In [9]:
pip install wandb

Looking in indexes: https://pypi.org/simple, https://us-python.pkg.dev/colab-wheels/public/simple/


In [10]:
import torch
import torch.nn as nn
from torchvision import datasets, transforms
from math import ceil as ceil
import matplotlib.pyplot as plt
from tqdm.auto import tqdm
import wandb

# Download the dataset.
#!wget https://storage.googleapis.com/wandb_datasets/nature_12K.zip

# unzip the datqaset.
#!unzip -q nature_12K.zip

The Following class prepData prepares the data with the option to augment or not
- it returns training data Loader, validation Data Loader, test Data Loader and the class Names dictionary

- it takes a boolean(augment) as it's input which decides whether to augment the data or not

In [11]:
def prepData(augment:bool):
    ''' Function to prepare the data using torch libraries for the purpose of training torch
        neural networks with relative ease.
        
        Using torch dataLoaders helps in memory management as well
        
        args : augment bool ---> True would enable data augmentation, False would disable.
        
        return : 
            TrainDataLoader --> torch data loader wrapper for training dataset.
            ValDataLoader ----> torch data loader wrapper for validation data set.
            TestDataLoader ---> torch data loader wrapper for test data set.'''
    
    if augment == True:
        preProcess = transforms.Compose([
            transforms.Resize(size = (128,128)),
            transforms.RandomHorizontalFlip(p=0.5),
            transforms.RandomVerticalFlip(p=0.2),
            transforms.ToTensor()
        ])
    else:
        preProcess = transforms.Compose([
            transforms.Resize(size = (128,128)),
            transforms.ToTensor()
        ])
    print("loading the data into tensors ==============================")
    trainData = datasets.ImageFolder(root = "inaturalist_12K/train",
                                    transform = preProcess,
                                    target_transform = None)
    classLabels = trainData.classes
    
    testData  = datasets.ImageFolder(root = "inaturalist_12K/val",
                                    transform = preProcess)

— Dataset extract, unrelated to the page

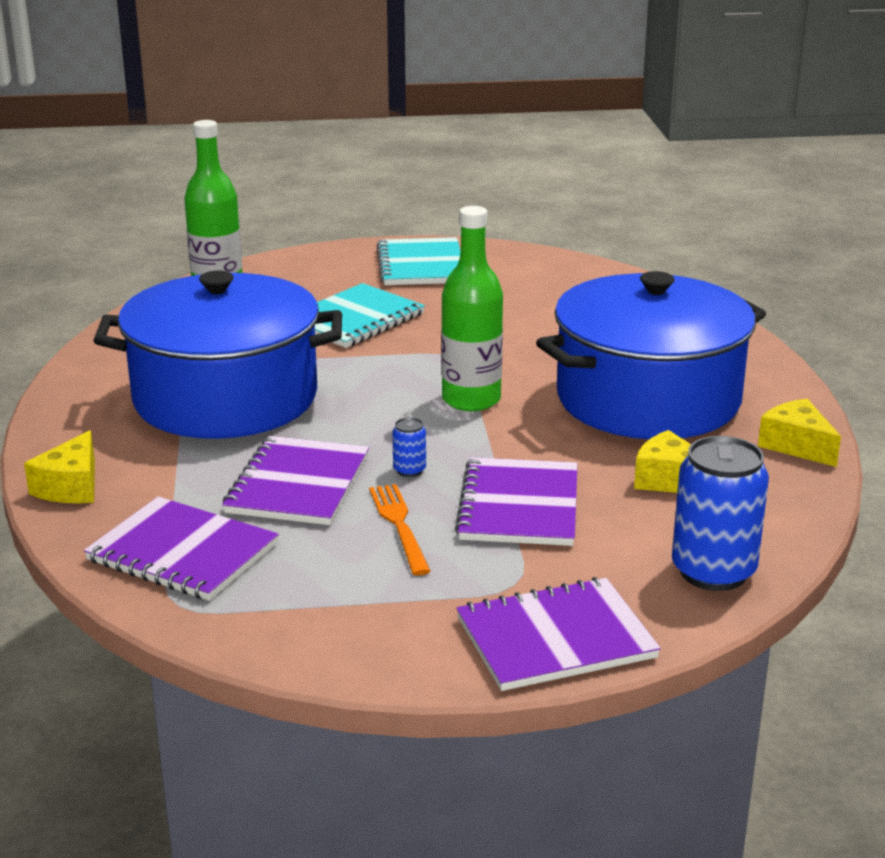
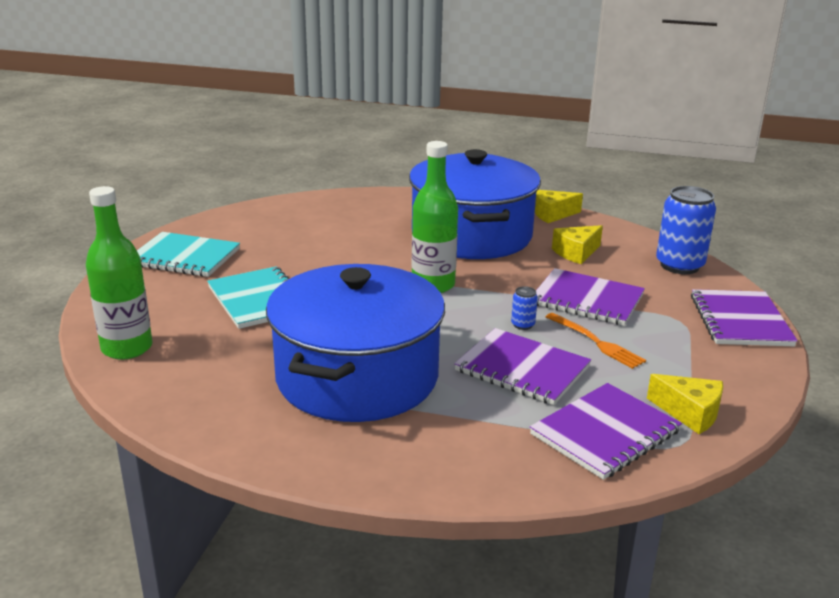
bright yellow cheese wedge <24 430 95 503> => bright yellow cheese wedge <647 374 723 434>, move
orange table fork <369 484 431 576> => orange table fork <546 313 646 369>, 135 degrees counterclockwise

    print(f"train data : {trainData} and test data : {testData}")

    print("splitting into train and val ================================")
    trainSplit = ceil(0.8*len(trainData))
    trainData, valData = torch.utils.data.random_split(trainData, [trainSplit, len(trainData) - trainSplit])

    print("wrapping into train loader ==================================")

    trainDataLoader = torch.utils.data.DataLoader(trainData,
                                                shuffle=True,
                                                batch_size=32)

    valDataLoader = torch.utils.data.DataLoader(valData,
                                                shuffle=True,
                                                batch_size=32)

    testDataLoader = torch.utils.data.DataLoader(testData,
                                                shuffle=False,
                                                batch_size=32)
    
    print("loaders created for faster loading ===========================")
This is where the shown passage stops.